Collection entries
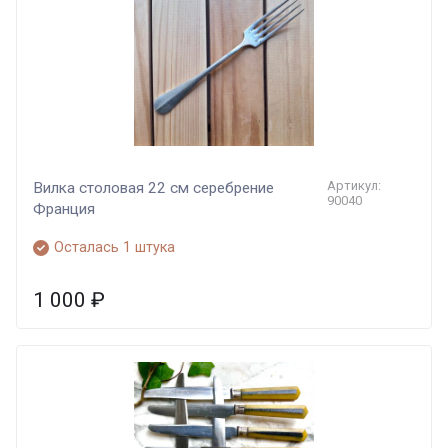
Артикул:
Вилка столовая 22 см серебрение
90040
Франция
Осталась 1 штука
1 000
₽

• What is being asked:
Copy every line of text in the records word for word, omitting the pictures.

• Exercise output:
Артикул:
Вилка столовая 22 см серебрение
90040
Франция
Осталась 1 штука
1 000
₽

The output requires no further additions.